Finding Your Leadership Fit in a VUCA World

Years ago, I was working in a small ad-hoc group of peers on a project. We were tasked with collaborating to brainstorm ideas and present them to an approval authority. Gathering in a small windowless room for our first session, things quickly got painful. We were floundering, paralyzed by a lack of direction and process! There was uncertainty and ambiguity around who was in charge as we attempted to tackle a complex problem. Then, I mistakenly added volatility to the already fragile situation by attempting to lead the group. Understand, I was mostly a “heroic style” leader at the time, and having successfully led teams my whole life, felt it was my duty to sweep in and save this gaggle from itself!

The challenge was…this was predominantly a group of women, of various ethnicities and backgrounds very different from my own, and more importantly, many of whom were far more competent than me on the topic. Within minutes of my attempt to “provide leadership,” it dawned on me—this group is not interested in me leading it! More notably, I was not the right person to lead this group to begin with. To be absolutely clear. That’s not to say that a white man can’t or shouldn’t lead diverse groups of women, (or vice versa)! Only that, there were several others who were more qualified and passionate about the topic. Others who had invested in key relationships and who had far greater influence based on this group’s dynamics. In stepping aside and becoming a role player, I became more effective, and helped the group to be more effective as it eventually sorted out how we would work together.

This experience was insightful and liberating. We are taught that leadership is good…We should be doing more of it! Yet, not every situation is a good fit for you to lead. There are situations where you are uniquely more qualified to lead more so than others. Key to your success, especially in a world of Volatility, Uncertainty, Ambiguity, and Complexity (VUCA), is to identify your leadership skills which align with your environment. So, how does one understand where they could, and should provide leadership in the world?

[Problem 1]
According to the leadership essay, what does VUCA stand for?
[Problem 2]
Reproduce the leadership essay word for word between "Finding Your Leadership" and "gaggle from itself!", inclusive.

[Data block]
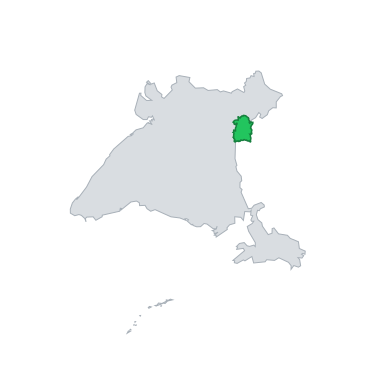 Uttarakhand on a map of India (Mercator projection), rotated 60°
{"feature_id": "IND-3254", "entity_name": "Uttarakhand", "entity_type": "State", "adm_level": 1, "iso_a3": "IND", "parent_name": "India", "parent_adm1": "", "projection": "mercator", "projection_center": [79.21, 30.097], "detail": "fine", "context": "in_parent", "style": "filled", "palette": "green", "viewbox_px": 384, "rotation_deg": 60, "n_neighbors": 0, "source": "natural_earth", "source_scale": "10m", "svg_char_len": 7744}
<svg xmlns="http://www.w3.org/2000/svg" viewBox="0 0 384 384"><g transform="rotate(60 192 192)"><path d="M73.7,174.2L78.2,173.3L78.7,170.2L87.0,171.5L92.5,169.3L94.4,170.8L97.0,169.4L93.8,158.1L90.7,157.7L89.4,155.9L89.7,150.5L84.5,148.3L84.8,144.9L91.8,136.6L95.0,139.5L103.7,137.2L107.5,129.9L112.1,127.3L116.0,118.9L119.5,117.4L120.2,114.2L126.1,108.5L125.2,107.1L125.5,101.1L131.8,97.3L131.0,95.8L126.6,94.6L126.4,92.1L123.9,92.0L123.5,89.8L121.0,87.9L122.2,84.8L120.8,82.7L123.0,80.5L120.2,79.3L120.8,77.7L119.3,76.3L120.7,73.6L123.4,72.5L134.9,75.1L142.1,72.8L151.8,65.2L153.8,65.4L153.6,67.7L156.1,74.0L161.3,77.0L159.4,79.9L160.0,84.9L162.7,88.1L163.4,94.5L160.9,95.9L159.1,93.6L156.6,94.4L159.4,99.8L159.5,105.8L162.4,105.0L165.6,108.9L170.9,110.9L171.2,112.9L177.9,116.7L172.9,120.8L170.3,129.2L184.7,138.1L191.4,139.8L191.9,141.3L196.4,142.6L202.9,141.5L207.1,143.3L207.7,145.6L212.2,148.3L214.9,147.4L216.7,149.6L234.6,151.6L235.9,148.5L234.5,144.8L235.7,137.3L239.3,136.0L241.1,136.8L240.7,141.2L241.8,143.1L240.6,144.4L243.9,147.7L248.9,148.7L253.6,147.0L256.8,148.1L267.0,147.3L267.7,143.3L263.8,140.9L264.1,139.0L271.5,138.0L277.2,131.0L281.3,130.1L288.3,124.7L294.6,127.3L299.8,123.5L302.4,125.3L300.5,126.8L300.6,128.3L303.0,127.1L304.2,129.8L301.8,133.0L304.4,132.6L310.2,134.8L310.3,137.4L306.6,140.6L308.5,144.9L305.4,143.0L301.1,143.6L292.4,149.7L292.5,154.7L288.0,161.2L289.0,163.6L284.3,174.1L277.8,172.4L278.1,180.6L276.5,181.5L276.4,188.6L274.4,190.7L272.9,189.4L271.7,190.8L269.1,175.8L266.5,175.7L264.0,182.0L262.5,180.0L261.5,180.9L260.3,176.7L261.9,172.1L266.1,171.2L267.9,169.3L268.9,165.1L270.9,164.5L267.5,162.5L254.4,162.6L249.5,161.4L249.4,155.6L248.2,153.1L247.2,155.0L245.7,155.0L242.9,151.3L241.3,152.8L237.6,150.0L238.2,151.7L235.3,156.1L242.3,161.7L238.3,162.4L234.8,167.4L240.5,170.5L239.2,175.9L240.5,179.6L242.1,180.2L243.1,193.6L241.6,192.8L240.6,194.2L239.8,189.5L239.3,193.6L236.9,192.7L235.6,193.8L236.2,189.4L234.1,187.3L235.9,189.5L234.2,192.1L227.3,195.0L225.3,197.3L226.3,201.9L224.5,205.3L221.4,207.9L220.4,207.5L220.1,208.9L214.9,210.6L214.3,208.9L212.3,210.1L211.7,211.5L213.8,211.2L208.4,215.5L203.0,222.6L188.8,232.8L188.0,237.4L184.0,239.3L180.1,239.3L177.6,244.2L174.9,243.0L172.1,244.6L170.1,249.9L172.2,263.2L171.0,261.3L170.2,262.2L172.5,264.2L167.2,281.3L168.5,282.2L168.4,289.4L164.1,290.0L161.1,295.7L161.7,297.6L164.9,298.7L161.4,298.1L156.9,299.5L155.0,301.2L153.9,305.4L149.5,307.9L145.9,305.9L141.7,301.1L139.9,296.6L139.2,292.7L141.0,295.9L140.0,292.7L135.0,280.9L128.7,270.9L124.1,254.8L120.6,249.9L119.6,245.0L118.4,244.6L115.6,238.2L111.9,219.6L112.9,216.4L112.7,215.3L111.5,216.8L111.3,215.9L111.4,214.0L112.8,214.2L111.2,213.5L110.2,209.4L112.0,202.2L109.8,196.1L110.7,195.2L109.7,195.3L113.8,192.8L109.2,193.2L110.5,190.8L109.0,190.8L109.3,189.2L111.3,188.6L106.3,188.2L107.0,189.8L105.1,192.1L106.8,194.7L104.9,198.0L96.9,201.6L92.5,200.7L80.2,188.1L80.9,186.8L82.7,188.1L90.0,185.6L92.5,181.0L85.8,183.9L82.3,183.1L77.5,180.1L75.7,176.8L78.6,174.3L74.2,176.5L73.7,174.2ZM272.9,279.4L271.4,276.6L273.5,273.7L274.0,264.3L275.7,262.7L274.2,267.7L275.1,271.1L274.1,272.0L272.9,279.4ZM281.8,314.8L281.9,318.8L280.5,316.6L281.8,314.8ZM271.1,287.5L270.1,287.6L269.9,285.9L271.2,284.7L271.1,287.5ZM278.2,308.4L278.1,309.5L277.9,308.5L278.2,308.4ZM279.5,306.8L279.0,308.3L279.2,306.7L279.5,306.8ZM280.8,313.4L280.3,314.6L280.0,314.1L280.8,313.4ZM273.6,298.9L272.9,299.0L273.2,298.3L273.6,298.9ZM272.7,280.0L271.9,280.7L272.2,279.6L272.7,280.0ZM275.3,275.3L275.7,276.4L274.8,275.6L275.3,275.3ZM276.3,306.5L275.7,306.3L276.0,305.7L276.3,306.5ZM273.0,267.7L272.6,268.9L272.8,267.6L273.0,267.7Z" fill="#d9dde1" stroke="#a8b0b8" stroke-width="1"/><path d="M171.4,113.0L171.7,113.0L172.3,113.2L173.1,113.6L173.5,113.8L173.8,113.9L173.9,114.0L174.1,114.0L174.2,113.9L174.4,113.9L174.5,114.0L175.3,114.4L175.6,114.6L175.8,115.0L176.0,115.3L176.7,115.6L177.3,115.8L177.6,115.9L177.8,116.2L177.8,116.3L177.7,116.4L177.2,116.6L176.9,116.4L176.7,116.4L176.6,116.6L176.6,116.9L176.4,117.2L175.9,117.6L175.6,118.1L175.2,118.4L175.0,118.6L174.9,118.6L174.7,118.7L174.4,118.7L174.3,118.8L174.1,119.3L174.0,119.6L173.5,120.1L173.4,120.2L172.9,120.4L172.7,120.6L172.6,120.8L172.6,121.0L172.6,121.3L172.7,121.5L172.8,121.8L172.8,122.0L172.7,122.2L172.5,122.4L172.4,122.5L172.3,122.8L172.2,122.9L172.1,123.0L171.9,123.2L171.8,123.3L171.5,123.5L171.4,123.7L171.5,123.9L171.7,124.2L171.7,124.6L171.8,124.7L172.0,124.7L172.0,124.9L171.9,125.1L171.8,125.7L171.7,125.7L171.4,125.8L171.6,126.2L171.6,126.3L171.3,126.5L171.2,126.5L170.8,126.6L170.6,126.9L170.5,127.4L170.6,127.7L170.5,127.8L170.4,127.9L170.2,128.0L170.0,128.4L169.9,128.6L170.0,129.1L170.3,129.3L170.2,129.5L169.9,129.9L169.8,130.0L169.7,130.0L169.3,130.1L169.2,129.9L169.2,129.7L168.9,129.7L168.8,129.4L168.7,129.3L168.4,129.4L168.3,129.2L168.3,128.9L168.2,128.8L167.8,128.7L167.6,128.7L167.5,128.8L167.2,129.0L166.7,128.9L166.5,129.0L166.4,129.0L166.3,128.9L166.2,128.8L166.2,128.7L165.8,128.7L165.2,129.0L165.1,128.8L165.0,128.3L164.9,128.2L164.7,128.0L164.6,127.9L164.4,127.9L164.3,128.0L164.2,127.9L163.0,127.1L162.8,127.0L162.8,126.9L162.7,126.8L162.7,126.7L162.0,126.2L161.9,126.2L161.7,126.3L161.2,126.4L160.9,126.6L160.8,126.1L160.7,126.0L160.6,125.8L160.5,125.6L159.3,125.0L159.3,124.9L159.3,124.7L159.5,124.6L159.8,124.6L160.0,124.4L160.3,124.4L160.8,124.0L160.9,123.9L160.9,123.7L160.2,123.5L160.0,123.4L158.7,122.6L158.2,122.2L158.0,121.8L157.8,121.6L157.6,121.2L157.3,120.9L156.5,120.5L156.4,120.4L156.1,119.8L155.8,119.3L155.3,118.8L155.2,118.7L154.9,118.7L154.8,118.8L154.7,119.0L154.8,119.4L155.0,120.2L155.1,120.6L155.0,121.0L154.7,121.3L154.3,121.5L154.1,121.5L154.1,121.4L153.8,121.2L153.3,120.9L153.2,120.9L152.8,121.1L152.1,121.5L151.7,120.7L151.6,120.0L151.4,119.6L151.4,119.4L151.4,119.0L151.4,118.7L151.8,117.9L152.1,117.1L152.4,116.7L152.8,116.4L153.0,116.3L153.0,116.1L152.9,116.0L151.9,115.5L151.4,115.2L150.7,114.6L150.4,114.5L150.1,114.7L149.9,114.5L149.9,114.4L150.0,114.3L150.2,114.2L150.4,114.1L150.6,114.1L150.9,114.0L151.6,113.6L151.8,113.5L151.9,113.4L152.0,113.3L152.0,113.2L151.9,113.1L151.7,113.1L151.4,112.6L151.5,112.5L151.6,112.4L151.5,112.1L151.4,111.8L151.3,111.7L151.3,111.4L151.1,111.1L151.1,110.8L151.3,110.4L151.4,110.1L151.5,110.0L151.8,109.9L151.8,109.6L151.7,109.5L151.6,109.4L151.4,109.2L151.5,109.0L151.8,109.0L151.9,108.9L151.9,108.7L151.9,108.4L152.4,107.9L152.6,107.6L152.9,107.3L153.0,107.2L153.5,107.3L153.8,107.2L154.0,107.1L154.4,106.8L155.0,106.5L155.4,106.4L155.8,106.1L156.0,106.1L156.3,106.1L156.5,106.1L156.6,106.3L156.8,106.3L157.0,106.3L157.3,106.7L157.4,106.8L157.5,106.8L157.8,106.7L158.2,106.7L158.4,106.7L158.5,106.7L158.6,106.8L158.9,106.8L159.0,106.8L159.3,106.8L159.6,106.9L159.8,106.9L160.0,107.0L160.1,107.3L160.2,107.5L160.3,107.6L160.5,107.7L161.0,107.7L161.3,107.7L161.5,107.6L161.5,107.3L161.3,106.9L161.1,106.6L160.8,106.3L160.7,106.3L160.7,106.2L160.9,106.3L161.1,106.0L161.2,105.8L161.5,105.6L161.7,105.2L162.0,104.9L162.1,104.5L162.6,104.7L162.9,104.9L163.0,105.1L163.1,105.4L163.3,105.5L163.5,105.7L163.5,105.9L163.6,106.0L163.6,106.4L163.6,106.5L163.8,106.6L164.0,106.9L164.0,107.1L164.0,107.3L164.2,107.5L164.5,107.8L164.6,108.0L164.8,108.5L165.1,108.6L165.3,108.7L165.5,108.8L165.6,109.0L165.9,109.3L166.0,109.4L166.3,109.5L166.4,109.4L166.7,109.2L166.8,109.2L167.2,109.2L167.6,109.1L168.3,109.2L168.5,109.3L168.7,109.7L168.9,109.9L169.0,110.0L169.7,110.3L169.9,110.5L170.0,110.7L170.2,110.9L170.4,111.0L170.6,111.0L170.8,110.8L171.0,110.8L171.3,111.3L171.5,111.4L171.6,111.5L171.4,111.8L171.2,111.9L171.0,112.1L171.2,112.3L171.3,112.4L171.3,112.6L171.2,112.9L171.1,113.0L171.4,113.0Z" fill="#22c55e" stroke="#15803d" stroke-width="1.5"/></g></svg>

[Full output 1]
Volatility, Uncertainty, Ambiguity, and Complexity.

[Full output 2]
Finding Your Leadership Fit in a VUCA World

Years ago, I was working in a small ad-hoc group of peers on a project. We were tasked with collaborating to brainstorm ideas and present them to an approval authority. Gathering in a small windowless room for our first session, things quickly got painful. We were floundering, paralyzed by a lack of direction and process! There was uncertainty and ambiguity around who was in charge as we attempted to tackle a complex problem. Then, I mistakenly added volatility to the already fragile situation by attempting to lead the group. Understand, I was mostly a “heroic style” leader at the time, and having successfully led teams my whole life, felt it was my duty to sweep in and save this gaggle from itself!